- Excerpted text:

+-------+

Finally, something I can discuss intelligently.

My local Mentor Al Valenzo at Patrick BMW, the Bentley manual, and some 
factory handouts gave me the information needed to tackle a Euro 3.2 dual 
vanos transplant into my EWS II 95 M3 LTW successfully.

Here's a nutshell of how EWS II works.

Components:
Coded Key: Each key has a chip in it with a unique code embedded in it.  The 
keys are not powered, but they are read by an.....

Ignition switch with an antenae ring.  This ring charges up the key's 
capacitor to hold enough voltage to activate a coded chip on it that 
broadcasts an analogue signal that is picked up by the antenae ring.  This 
signal is sent to a....

FM transmitter, which converts the signal to a digital one.  This signal is 
then passed to an....

EWS Box, which is unique to the vehicle. (the ignition switch and FM 
transmitter are not).  The EWS box has encoded in it 10 keys from the 
factory.  These can NOT be altered at anytime.  They do have an attached code 
for each key that is either activated or inactivated.   Four keys are given 
to the new car owner, and the factory has set them as "ON" at the time of 
purchase.  (Valet, small wallet sized one, and two regular ones if I recall).

+-------+

- Data supplied:

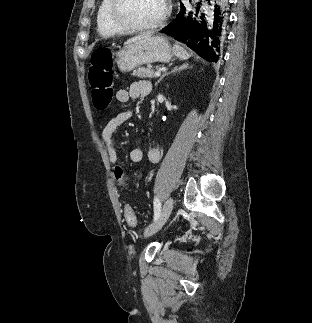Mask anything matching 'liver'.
<instances>
[{
	"label": "liver",
	"mask_w": 312,
	"mask_h": 323,
	"mask_svg": "<svg viewBox=\"0 0 312 323\" xmlns=\"http://www.w3.org/2000/svg\"><path fill=\"white\" fill-rule=\"evenodd\" d=\"M141 38H150V34H141V36H134L131 40H127L125 44H130V42H135V40H141Z\"/></svg>",
	"instance_id": "obj_1"
}]
</instances>
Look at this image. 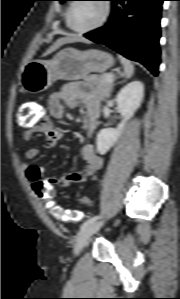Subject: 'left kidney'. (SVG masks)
Returning <instances> with one entry per match:
<instances>
[{
	"mask_svg": "<svg viewBox=\"0 0 180 299\" xmlns=\"http://www.w3.org/2000/svg\"><path fill=\"white\" fill-rule=\"evenodd\" d=\"M144 87L140 81H133L123 87L116 97L117 108L122 121L117 128H106L99 131L96 139L99 154H106L120 137L126 122L140 107L143 100Z\"/></svg>",
	"mask_w": 180,
	"mask_h": 299,
	"instance_id": "1",
	"label": "left kidney"
}]
</instances>
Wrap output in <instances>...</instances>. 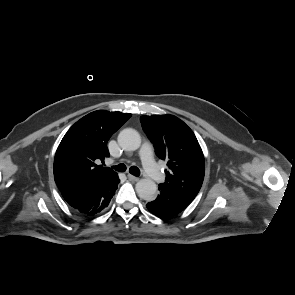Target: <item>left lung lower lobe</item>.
Returning <instances> with one entry per match:
<instances>
[{"mask_svg":"<svg viewBox=\"0 0 295 295\" xmlns=\"http://www.w3.org/2000/svg\"><path fill=\"white\" fill-rule=\"evenodd\" d=\"M158 197L147 203L148 210L159 218L173 217L182 212L195 197L159 187Z\"/></svg>","mask_w":295,"mask_h":295,"instance_id":"obj_1","label":"left lung lower lobe"}]
</instances>
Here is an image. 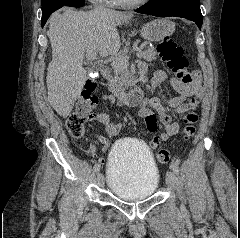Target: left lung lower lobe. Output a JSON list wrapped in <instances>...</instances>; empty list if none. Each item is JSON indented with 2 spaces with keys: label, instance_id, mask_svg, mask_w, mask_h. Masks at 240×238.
Returning <instances> with one entry per match:
<instances>
[{
  "label": "left lung lower lobe",
  "instance_id": "left-lung-lower-lobe-1",
  "mask_svg": "<svg viewBox=\"0 0 240 238\" xmlns=\"http://www.w3.org/2000/svg\"><path fill=\"white\" fill-rule=\"evenodd\" d=\"M135 11L157 17H183L194 21L199 28L202 26L200 0H154Z\"/></svg>",
  "mask_w": 240,
  "mask_h": 238
}]
</instances>
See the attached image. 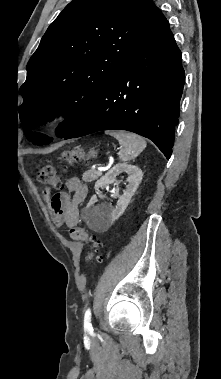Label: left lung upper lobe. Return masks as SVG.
<instances>
[{
  "label": "left lung upper lobe",
  "instance_id": "left-lung-upper-lobe-1",
  "mask_svg": "<svg viewBox=\"0 0 221 379\" xmlns=\"http://www.w3.org/2000/svg\"><path fill=\"white\" fill-rule=\"evenodd\" d=\"M162 13L152 0H73L51 23L27 65L19 115L33 144L52 141L32 129L63 113L64 137L107 82L152 33ZM64 133V134H63Z\"/></svg>",
  "mask_w": 221,
  "mask_h": 379
}]
</instances>
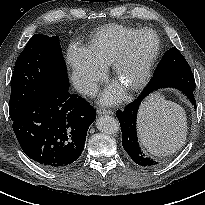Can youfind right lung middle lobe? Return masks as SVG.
<instances>
[{
    "mask_svg": "<svg viewBox=\"0 0 205 205\" xmlns=\"http://www.w3.org/2000/svg\"><path fill=\"white\" fill-rule=\"evenodd\" d=\"M69 88L59 38L35 34L16 60L9 113L16 119L41 93Z\"/></svg>",
    "mask_w": 205,
    "mask_h": 205,
    "instance_id": "obj_1",
    "label": "right lung middle lobe"
}]
</instances>
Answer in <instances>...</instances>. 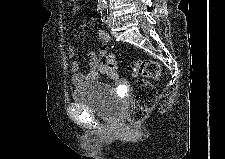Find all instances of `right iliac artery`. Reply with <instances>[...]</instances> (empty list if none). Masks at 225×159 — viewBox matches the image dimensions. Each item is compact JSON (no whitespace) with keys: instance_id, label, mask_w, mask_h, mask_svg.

+-------+

- Required work:
Please decide whether each statement below agrees with the EWS II text, answering yes or no and quoting the words that decide it. (a) The coded keys are powered. (b) The FM transmitter turns the signal into a digital one. (c) The ignition switch is unique to the vehicle.

- Finished task:
(a) No: "The keys are not powered"
(b) Yes: "FM transmitter, which converts the signal to a digital one."
(c) No: "EWS Box, which is unique to the vehicle. (the ignition switch and FM transmitter are not)."